My dear Sherlock – Weil es enden muss

Coverfoto My dear Sherlock- weil es enden muss
Copyright: randomhouse

von Heather Petty
cbj, 2017
gebunden, 267 Seiten
ab 12 Jahren
ISBN 978-3-570-7252-0
14,99 Euro

Die 16-jährige Jamie Moriarty wurde getrennt von ihrer großen Liebe, dem 17-jährigen Sherlock Holmes. Im zweiten Teil der Buchreihe wurde sie von Alice gefangen genommen und ist am Anfang dieses dritten Bandes immer noch in Gefangenschaft.

Der einzige Grund, warum sie nicht flüchtet, obwohl sie es theoretisch könnte, sind ihre drei Brüder. Michael, einer der Brüder, hat nach seinem Unfall einen ziemlich dollen Hirnschaden, doch an Mori erinnert er sich. Wie könnte sie ihn zurücklassen, ihren Lieblingsbruder? Zusammen mit ihrer guten Freundin Liv schaffen die Vier es, aus den Fängen von Alicia zu entkommen. Doch Mori lässt ihre Brüder mit Liv gehen, um noch einmal ihren geliebten Sherlock zu sehen und ihrem verhassten Vater, Inspektor Moriarty, eine Lektion zu erteilen. In London holt die Vergangenheit sie aber langsam wieder ein.

Als Mori anfing,Verbrechen zu begehen, versuchte Lock alles, um sie auf den richtigen Weg zu lenken. Doch noch nicht mal der, den sie liebt, kann sie davon abhalten, sich für ihre Vergangenheit zu rächen. Eine Jagd quer durch das moderne London beginnt…

Ich finde das Buch sehr gut. Ich lese gerne Krimis, vor allem solche mit Sherlock Holmes, Miss Marple und Hercule Poirot.
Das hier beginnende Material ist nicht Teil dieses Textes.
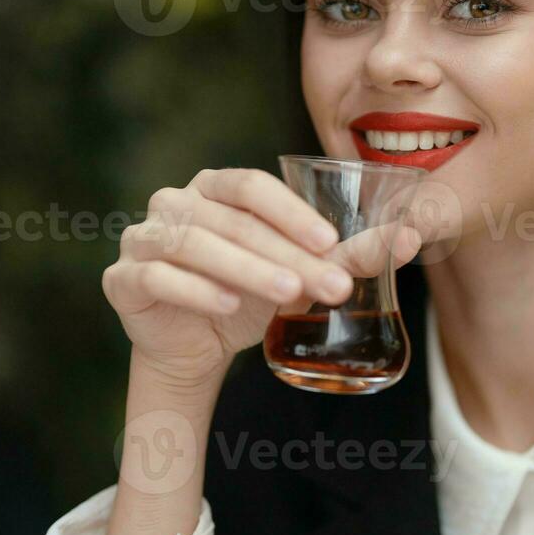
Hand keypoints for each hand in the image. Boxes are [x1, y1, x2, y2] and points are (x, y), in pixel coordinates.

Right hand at [103, 167, 421, 386]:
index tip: (331, 242)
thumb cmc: (247, 297)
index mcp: (214, 188)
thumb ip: (344, 255)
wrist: (193, 348)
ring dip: (247, 269)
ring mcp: (142, 237)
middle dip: (285, 254)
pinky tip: (231, 307)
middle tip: (329, 284)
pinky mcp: (123, 278)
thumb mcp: (296, 275)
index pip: (252, 186)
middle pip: (232, 221)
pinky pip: (159, 277)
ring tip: (288, 295)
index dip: (291, 211)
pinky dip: (197, 291)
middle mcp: (174, 202)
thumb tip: (410, 237)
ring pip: (195, 244)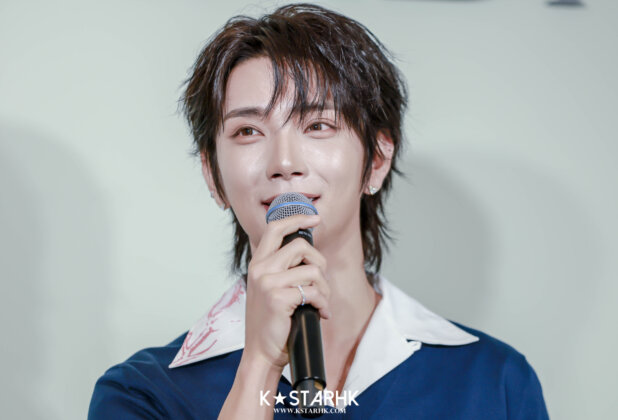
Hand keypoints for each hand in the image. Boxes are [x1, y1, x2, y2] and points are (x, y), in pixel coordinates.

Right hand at [244, 214, 330, 369]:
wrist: (262, 352)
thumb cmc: (271, 322)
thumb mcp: (271, 288)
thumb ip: (283, 269)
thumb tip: (310, 253)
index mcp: (258, 264)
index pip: (275, 228)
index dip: (297, 218)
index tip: (315, 218)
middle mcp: (260, 269)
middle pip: (300, 246)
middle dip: (320, 262)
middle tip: (321, 282)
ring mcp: (268, 282)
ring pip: (312, 270)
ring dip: (324, 288)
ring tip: (321, 302)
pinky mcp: (278, 298)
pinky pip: (314, 291)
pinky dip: (323, 303)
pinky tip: (320, 313)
Die Geschichte über Sherlocks und Jamies Jugend gefällt mir sehr. Die Aspekte, dass Lock und Mori Superhirne sind und Lock etwas arrogant ist, bleiben auch in dieser Version von Sherlock Holmes bestehen. Nur das Wesentliche verändert sich. Zum Beispiel, dass Watson noch ein Junge ist. Generell sind die beiden Hauptdarsteller noch Jugendliche, sehen die Welt aber schon sehr erwachsen. Auch ihre Gehirnkapazität ist Gleichaltrigen weit voraus. Es gefällt mir, wie die Autorin die Bücher schreibt.
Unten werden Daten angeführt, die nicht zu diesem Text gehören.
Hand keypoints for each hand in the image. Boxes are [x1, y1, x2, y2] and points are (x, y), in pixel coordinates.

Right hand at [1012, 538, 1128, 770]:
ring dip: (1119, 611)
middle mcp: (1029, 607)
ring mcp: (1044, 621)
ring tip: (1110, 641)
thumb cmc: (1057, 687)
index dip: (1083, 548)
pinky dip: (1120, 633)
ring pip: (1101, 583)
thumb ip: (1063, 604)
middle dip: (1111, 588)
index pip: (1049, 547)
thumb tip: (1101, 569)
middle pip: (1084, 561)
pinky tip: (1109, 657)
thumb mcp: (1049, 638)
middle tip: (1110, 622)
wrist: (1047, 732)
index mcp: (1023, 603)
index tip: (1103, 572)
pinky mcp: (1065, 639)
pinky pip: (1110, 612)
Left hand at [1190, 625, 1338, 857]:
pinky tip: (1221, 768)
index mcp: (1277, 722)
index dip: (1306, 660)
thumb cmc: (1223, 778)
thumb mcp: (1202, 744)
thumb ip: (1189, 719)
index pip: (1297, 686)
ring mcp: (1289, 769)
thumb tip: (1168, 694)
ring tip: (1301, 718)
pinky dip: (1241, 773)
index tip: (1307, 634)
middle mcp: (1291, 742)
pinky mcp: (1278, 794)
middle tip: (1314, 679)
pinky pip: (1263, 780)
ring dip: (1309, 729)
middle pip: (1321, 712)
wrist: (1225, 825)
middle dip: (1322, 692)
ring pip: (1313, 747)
Ich würde aber empfehlen, die ersten beiden Bücher erst einmal zu lesen: „My dear Sherlock – Wie alles begann” und „My dear Sherlock – Nichts ist, wie es scheint”. Denn wenn man die ersten zwei Bände nicht gelesen hat, wie ich, ist man im Nachteil. Im ersten Kapitel denkt man sich: „Wer ist das „ich”?” (wenn man noch nicht die ersten beiden Teile gelesen hat). Man kann natürlich bald erschließen, wer das „ich” ist, aber es ist so ein kleines bisschen komplizierter, in die Geschichte reinzukommen.
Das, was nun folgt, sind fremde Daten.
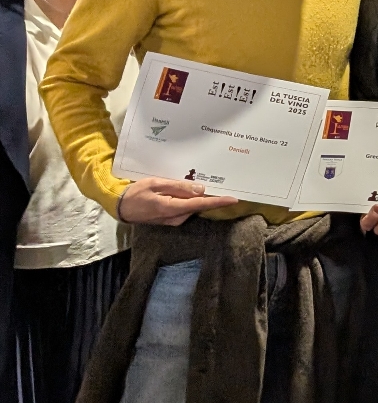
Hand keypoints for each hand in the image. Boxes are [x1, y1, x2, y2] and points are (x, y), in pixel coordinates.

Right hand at [116, 177, 235, 226]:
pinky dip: (190, 200)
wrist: (120, 207)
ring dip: (198, 197)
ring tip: (201, 182)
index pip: (200, 205)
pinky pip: (186, 208)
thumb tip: (200, 189)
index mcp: (171, 208)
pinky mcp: (171, 219)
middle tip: (220, 182)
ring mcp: (174, 220)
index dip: (218, 202)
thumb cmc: (135, 193)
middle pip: (198, 206)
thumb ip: (178, 186)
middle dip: (209, 196)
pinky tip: (188, 191)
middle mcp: (176, 217)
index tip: (233, 199)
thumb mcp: (155, 184)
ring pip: (192, 207)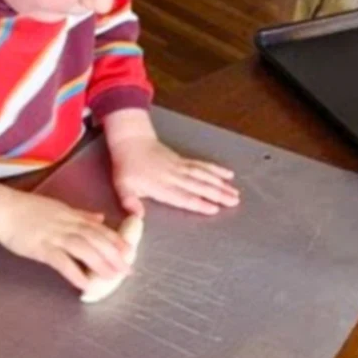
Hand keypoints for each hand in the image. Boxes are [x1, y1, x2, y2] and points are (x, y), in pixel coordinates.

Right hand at [0, 191, 133, 289]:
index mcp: (72, 215)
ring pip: (84, 249)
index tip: (129, 250)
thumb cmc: (28, 210)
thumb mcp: (59, 208)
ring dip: (100, 263)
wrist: (4, 210)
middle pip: (96, 239)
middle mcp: (68, 225)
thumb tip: (101, 217)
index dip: (115, 240)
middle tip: (126, 269)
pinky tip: (84, 285)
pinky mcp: (42, 248)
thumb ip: (81, 214)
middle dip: (113, 254)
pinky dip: (75, 273)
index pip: (99, 228)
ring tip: (112, 277)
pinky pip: (62, 262)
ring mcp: (55, 236)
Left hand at [109, 135, 240, 216]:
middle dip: (218, 194)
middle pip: (199, 186)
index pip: (182, 197)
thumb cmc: (126, 167)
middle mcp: (174, 176)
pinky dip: (216, 169)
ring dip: (221, 184)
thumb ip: (130, 202)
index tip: (214, 208)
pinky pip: (202, 165)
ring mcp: (180, 167)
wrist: (131, 141)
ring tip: (236, 192)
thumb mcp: (122, 186)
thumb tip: (137, 217)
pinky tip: (228, 174)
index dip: (198, 203)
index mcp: (160, 186)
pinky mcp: (183, 160)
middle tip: (234, 201)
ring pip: (204, 175)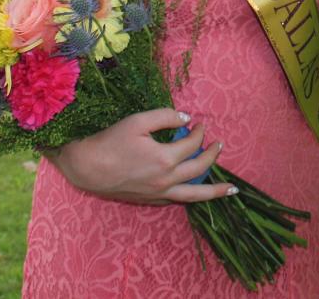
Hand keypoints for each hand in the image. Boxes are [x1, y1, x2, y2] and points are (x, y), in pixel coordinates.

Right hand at [43, 108, 232, 204]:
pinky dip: (190, 196)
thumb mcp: (138, 121)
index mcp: (165, 158)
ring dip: (214, 191)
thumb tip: (186, 118)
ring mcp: (159, 193)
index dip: (199, 133)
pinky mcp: (150, 200)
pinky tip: (196, 194)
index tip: (199, 124)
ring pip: (194, 195)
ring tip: (231, 191)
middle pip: (199, 168)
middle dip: (212, 155)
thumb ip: (165, 117)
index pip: (192, 144)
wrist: (87, 167)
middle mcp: (166, 179)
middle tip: (218, 146)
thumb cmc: (111, 141)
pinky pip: (177, 200)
Wie gesagt, finde ich den Schreibstil sehr vorzüglich. Auch die Gestaltung des Buches, wie das Cover oder die schwarz-weißen Bilder zu jedem Kapitel, gefallen mir. Ich finde es interessant, dass sich jemand so etwas ausdenkt. Natürlich stellt man sich die Frage: „Wie verliefen Locks Kindheit oder Moris?” Die Autorin Heather Petty erzählt uns, wie die Kindheit und Jugend von den beiden ausgesehen haben könnte.